After you have created your tenant token, you can send it to your end-user's front-end and use it to query an index:

const frontEndClient = new MeiliSearch({ host: 'http://127.0.0.1:7700', apiKey: token });
frontEndClient.index('patient_medical_records').search('blood test');

You can read more about multitenancy and how to implement tenant tokens in your application in our dedicated guide.

Experimental feature: auto-batching

When it comes to improving Meilisearch's indexation performance, we have often recommended users to split their documents into batches. However, finding the right batch size can present an additional challenge. On the one hand, large batches use a lot of resources; on the other, small batches are significantly slower. We know we can do better than this.

In this release, we are introducing an experimental auto-batching feature. Auto-batching will help you improve indexing speed by automatically batching together consecutive document additions.

You can activate auto-batching by passing the --enable-auto-batching flag when launching Meilisearch:

./meilisearch --enable-auto-batching

We are very hopeful that this feature will make Meilisearch indexation faster and easier to use. You can read more about auto-batching on our documentation website.

We decided to ship it in an experimental state since this feature may be heavily reworked. We need your feedback to measure its success and make it evolve.

Breaking change: new dump behavior

Importing a dump into an instance with an existing database will throw an error and Meilisearch will not launch.
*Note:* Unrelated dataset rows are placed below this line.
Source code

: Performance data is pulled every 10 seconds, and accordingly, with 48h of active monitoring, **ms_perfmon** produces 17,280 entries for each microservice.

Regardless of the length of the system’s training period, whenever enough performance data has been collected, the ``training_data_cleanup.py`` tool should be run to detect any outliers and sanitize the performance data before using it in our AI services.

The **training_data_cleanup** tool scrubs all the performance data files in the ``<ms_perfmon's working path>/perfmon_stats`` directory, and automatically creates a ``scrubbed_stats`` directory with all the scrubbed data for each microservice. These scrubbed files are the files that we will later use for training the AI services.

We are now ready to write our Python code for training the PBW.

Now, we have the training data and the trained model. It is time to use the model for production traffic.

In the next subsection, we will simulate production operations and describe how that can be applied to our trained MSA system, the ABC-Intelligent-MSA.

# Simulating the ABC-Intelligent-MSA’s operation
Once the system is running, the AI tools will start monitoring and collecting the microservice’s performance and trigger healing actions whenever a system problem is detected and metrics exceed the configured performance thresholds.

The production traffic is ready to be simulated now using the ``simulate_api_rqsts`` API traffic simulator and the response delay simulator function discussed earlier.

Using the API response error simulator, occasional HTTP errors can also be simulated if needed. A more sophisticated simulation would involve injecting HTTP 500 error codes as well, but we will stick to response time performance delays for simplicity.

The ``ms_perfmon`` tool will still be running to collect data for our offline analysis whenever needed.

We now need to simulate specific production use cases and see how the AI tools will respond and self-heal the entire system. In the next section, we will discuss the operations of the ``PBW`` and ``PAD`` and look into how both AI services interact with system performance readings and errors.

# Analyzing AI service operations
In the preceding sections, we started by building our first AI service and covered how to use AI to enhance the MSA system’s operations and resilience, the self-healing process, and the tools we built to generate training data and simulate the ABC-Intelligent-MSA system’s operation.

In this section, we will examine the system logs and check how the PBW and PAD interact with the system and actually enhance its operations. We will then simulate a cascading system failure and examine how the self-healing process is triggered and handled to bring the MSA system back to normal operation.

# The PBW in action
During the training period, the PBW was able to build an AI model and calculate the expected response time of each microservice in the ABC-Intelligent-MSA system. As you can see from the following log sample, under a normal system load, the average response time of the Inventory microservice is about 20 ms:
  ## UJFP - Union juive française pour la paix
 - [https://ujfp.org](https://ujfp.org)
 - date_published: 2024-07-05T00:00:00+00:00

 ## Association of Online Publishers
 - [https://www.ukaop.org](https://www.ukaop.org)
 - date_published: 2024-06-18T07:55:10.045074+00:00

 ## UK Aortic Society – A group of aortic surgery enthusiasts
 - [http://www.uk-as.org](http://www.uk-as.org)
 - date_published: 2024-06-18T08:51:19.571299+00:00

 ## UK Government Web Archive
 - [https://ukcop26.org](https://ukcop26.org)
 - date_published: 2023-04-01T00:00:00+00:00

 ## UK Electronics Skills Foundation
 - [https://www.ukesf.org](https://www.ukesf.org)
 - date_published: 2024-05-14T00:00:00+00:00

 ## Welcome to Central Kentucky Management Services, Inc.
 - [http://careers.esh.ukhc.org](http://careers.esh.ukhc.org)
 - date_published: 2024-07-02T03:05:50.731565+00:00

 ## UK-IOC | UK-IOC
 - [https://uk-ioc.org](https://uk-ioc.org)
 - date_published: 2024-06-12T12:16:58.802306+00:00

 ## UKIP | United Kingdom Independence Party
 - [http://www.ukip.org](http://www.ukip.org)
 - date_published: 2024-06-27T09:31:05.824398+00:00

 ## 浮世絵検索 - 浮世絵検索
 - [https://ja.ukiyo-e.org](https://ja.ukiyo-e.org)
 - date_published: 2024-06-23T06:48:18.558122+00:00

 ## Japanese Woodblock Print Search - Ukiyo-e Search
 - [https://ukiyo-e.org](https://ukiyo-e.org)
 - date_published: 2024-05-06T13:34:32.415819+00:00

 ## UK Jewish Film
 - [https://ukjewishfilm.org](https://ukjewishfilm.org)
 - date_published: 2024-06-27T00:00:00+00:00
Prior to v0.26 the import only failed silently and gave no indication anything had gone wrong.

./meilisearch --import-dump path_to_dump_file

If necessary for your workflow, you can use two new command-line flags to suppress import errors: --ignore-dump-if-db-exists and --ignore-missing-dump.

Breaking change: command-line flag behavior

Starting with v0.26, the following instance options no longer accept values when used in the command-line: -no-analytics, --schedule-snapshot, --ignore-missing-snapshot, --ignore-snapshot-if-db-exists, --ssl-require-auth, --ssl-resumption, and --ssl-tickets.

# new behavior
meilisearch --no-analytics

# old behavior
meilisearch --no-analytics=true

A value is still required when using these options as environment variables.

Other changes

  • Empty CSV cells are now converted to null values
  • Valid but empty payloads no longer throw errors when adding and updating documents
  • armv8 binaries are deprecated in favour of aarch64 binaries
  • Improved highlighting for searches containing non-unicode characters
  • Improved _geoPoint sorting behavior

Contributors

Thank you very much to the contributors that helped us out! We want to give a special shout-out to @robjtede, @Thearas, and @Samyak2—we're humbled by your effort and generosity.


And that's all folks! Remember to check out the changelog on GitHub for the full release notes and see you soon for v0.27!